Not everyone welcomes this shift. Many government officials, realizing that AI could finally streamline processes, reduce headcounts, and eliminate bottlenecks, have panicked. So instead of riding the wave, they’ve thrown up barriers. In Brussels, the AI Act claims to protect “fundamental rights,” but in reality, it imposes traceability requirements, pre-deployment checks, and disproportionate penalties on any AI system deemed “high-risk”—a category that, ironically, includes many of the most useful administrative applications.

The result is predictable: small administrations, startups, and local organizations cannot afford to take on the regulatory cost of implementing these solutions. Only big tech will be able to comply. Access to automation, therefore, is restricted to those who already dominate the market. In the name of ethics, efficiency is frozen, projects are stalled, and adoption is discouraged.

Meanwhile, countries like the United States, India, and Estonia are freely experimenting with AI to optimize their systems—from San José training civil servants to use ChatGPT, to India deploying AI chatbots for citizen support, and Estonia integrating AI across government through its national “Kratt” strategy. Much of Europe, by contrast, entrenches itself behind the “precautionary principle,” mistaking caution for inertia. Innovation cannot thrive under the constant threat of penalties. Markets don’t need to be told what tools to use. They need the space to try them. AI shouldn’t be treated as a threat, but as a technology to be discovered through use. Real-world application, trial and error—that’s what will show us whether a chatbot improves public service or speeds up licensing. Regulating AI as though it were a pharmaceutical drug denies its evolving, contextual nature.

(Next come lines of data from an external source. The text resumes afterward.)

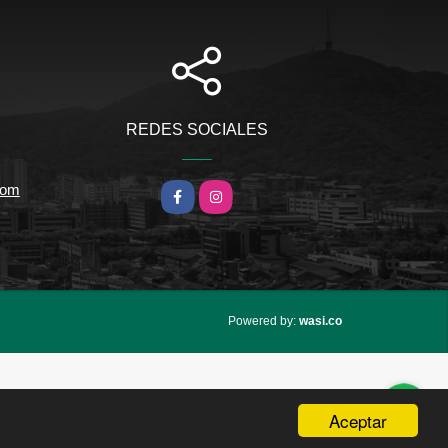
REDES SOCIALES
com
Facebook
Instagram
wasi.co
Powered by:
Aceptar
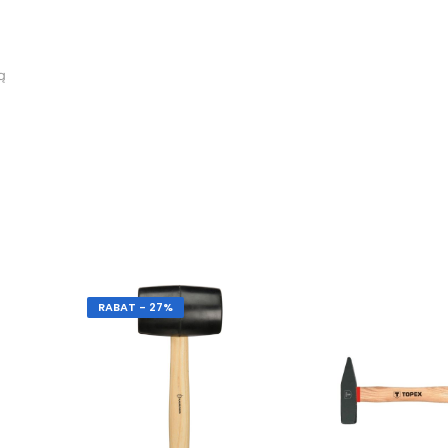
ą
RABAT - 27%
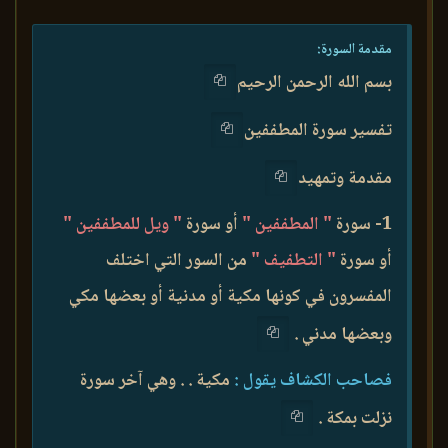
مقدمة السورة:
بسم الله الرحمن الرحيم
تفسير سورة المطففين
مقدمة وتمهيد
1- سورة
" المطففين "
أو سورة
" ويل للمطففين "
أو سورة
" التطفيف "
من السور التي اختلف
المفسرون في كونها مكية أو مدنية أو بعضها مكي
وبعضها مدني .
فصاحب الكشاف يقول :
مكية . . وهي آخر سورة
نزلت بمكة .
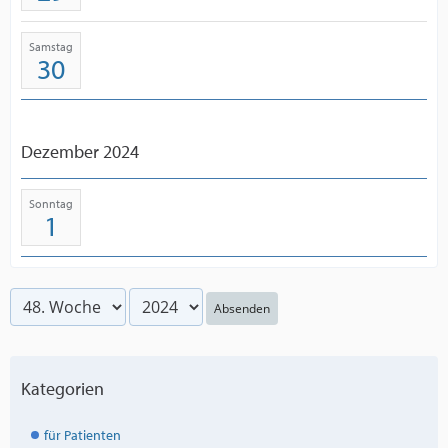
Samstag
30
Dezember 2024
Sonntag
1
Absenden
Kategorien
für Patienten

Perhaps the real question isn’t whether AI will take the bureaucrat’s job, but whether we need to keep paying bureaucrats to do tasks a machine can perform 24 hours a day at a fraction of the cost. If development continues, it’s perfectly reasonable to imagine routine administrative functions disappearing from the public payroll and reappearing in the private sector, where those same workers might actually create value. AI doesn’t undermine public employment—it relieves it, redefines it, and gives it meaning. Because there’s a difference between serving the citizen and stamping forms in triplicate. This reallocation of labor is not a modern anomaly. It’s the same process we saw during the Industrial Revolution. As Henry Hazlitt once wrote in Economics in One Lesson:

There is also an absolute sense in which machines may be said to have enormously increased the number of jobs. The population of the world today is three times as great as in the middle of the eighteenth century, before the Industrial Revolution was well under way. Machines may be said to have given birth to this increased population; for without the machines, the world would not have been able to support it. Two out of every three of us, therefore, may be said to owe not only our jobs but our very lives to machines.

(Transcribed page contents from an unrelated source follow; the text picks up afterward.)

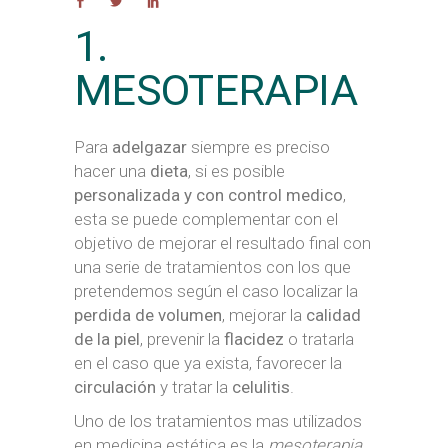
1.
MESOTERAPIA
Para
adelgazar
siempre es preciso
hacer una
dieta
, si es posible
personalizada y con control medico
,
esta se puede complementar con el
objetivo de mejorar el resultado final con
una serie de tratamientos con los que
pretendemos según el caso localizar la
perdida de volumen
, mejorar la
calidad
de la piel
, prevenir la
flacidez
o tratarla
en el caso que ya exista, favorecer la
circulación
y tratar la
celulitis
.
Uno de los tratamientos mas utilizados
en medicina estética es la
mesoterapia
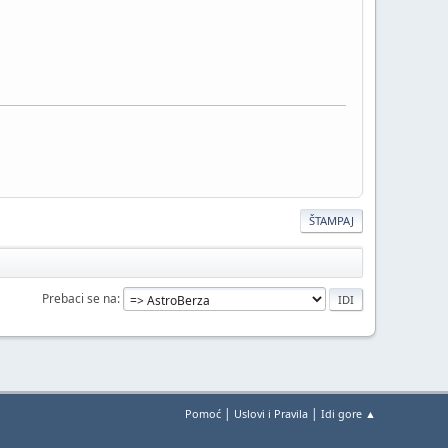
ŠTAMPAJ
Prebaci se na
|
|
Pomoć
Uslovi i Pravila
Idi gore ▲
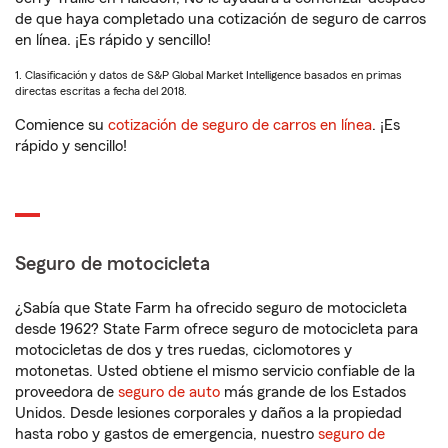
de que haya completado una cotización de seguro de carros
en línea. ¡Es rápido y sencillo!
1. Clasificación y datos de S&P Global Market Intelligence basados en primas
directas escritas a fecha del 2018.
Comience su
cotización de seguro de carros en línea
. ¡Es
rápido y sencillo!
Seguro de motocicleta
¿Sabía que State Farm ha ofrecido seguro de motocicleta
desde 1962? State Farm ofrece seguro de motocicleta para
motocicletas de dos y tres ruedas, ciclomotores y
motonetas. Usted obtiene el mismo servicio confiable de la
proveedora de
seguro de auto
más grande de los Estados
Unidos. Desde lesiones corporales y daños a la propiedad
hasta robo y gastos de emergencia, nuestro
seguro de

The global population has more than tripled since the publication of Economics in One Lesson (1946) precisely because progress allowed us to sustain more people, with more specialization, more free time, and more opportunities. Machines don’t impoverish; they expand the reach of human intelligence. That’s exactly what AI can do for bureaucracy: replace rigidity with agility, paperwork with decisions, queues with instant service.

This isn’t about eliminating people; it’s about giving them better roles. The wealthiest societies aren’t those that cling to obsolete jobs, but those that create new ones where human talent matters more. If we allow AI to transform our administrations, we might also transform how we experience work, time, and progress. Unfortunately, bureaucracy will likely survive. The difference is that from now on, it can be managed by someone who doesn’t take coffee breaks or ask for days off.